Visual DOM vs. Accessibility Tree: What AI Needs
Why capturing the A11y tree helps LLMs understand web pages better than raw HTML.
When giving AI agents visual context of a webpage, developers often feed the LLM the raw visual DOM tree.
Feeding a model 20,000 lines of <div> tags, inline styles, data-attributes, and SVG paths makes it hard for the AI to understand what’s actually on the page.
The screen reader approach
AI models process web pages similarly to how screen readers do. A user navigating with a screen reader doesn’t need to know the hex value of an element’s background or the z-index. They need to know the structure, boundaries, roles, and names.

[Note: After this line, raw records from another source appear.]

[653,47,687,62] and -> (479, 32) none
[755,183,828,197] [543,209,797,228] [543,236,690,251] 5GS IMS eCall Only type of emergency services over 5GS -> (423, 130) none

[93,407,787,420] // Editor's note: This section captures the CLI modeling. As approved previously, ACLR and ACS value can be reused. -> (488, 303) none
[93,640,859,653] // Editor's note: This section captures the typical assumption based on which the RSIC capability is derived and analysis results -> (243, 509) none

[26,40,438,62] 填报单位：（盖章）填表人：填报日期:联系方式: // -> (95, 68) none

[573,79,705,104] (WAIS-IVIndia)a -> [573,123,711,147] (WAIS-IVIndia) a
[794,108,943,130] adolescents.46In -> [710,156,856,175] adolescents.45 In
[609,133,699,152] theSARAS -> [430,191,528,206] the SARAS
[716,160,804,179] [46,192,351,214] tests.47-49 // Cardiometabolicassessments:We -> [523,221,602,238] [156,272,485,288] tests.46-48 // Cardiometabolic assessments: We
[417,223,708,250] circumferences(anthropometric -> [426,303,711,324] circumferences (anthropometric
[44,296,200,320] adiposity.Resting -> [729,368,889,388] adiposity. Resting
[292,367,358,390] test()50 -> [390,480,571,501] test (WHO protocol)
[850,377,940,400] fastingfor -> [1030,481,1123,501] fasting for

This information lives in the Accessibility (A11y) tree.
<!-- The Raw Visual DOM -->
<div class="hover:bg-blue-600 transition p-4">
<span class="text-white font-bold inline-flex">
<svg>...</svg>
Submit Form
</span>
</div>
If an LLM receives the code above, it has to guess the intent. Is it a button, a link, or just a decorative banner?
<!-- The Extracted A11y Tree Node -->
{
"role": "button",
"name": "Submit Form",
"focusable": true
}
When FeedbackFalcon captures a client’s page state, it extracts the computed A11y tree. Providing the model with semantic roles and accessible names helps the LLM grasp the structure of the UI immediately. It can generate a closer fix because it’s working with semantic intent rather than just presentation markup.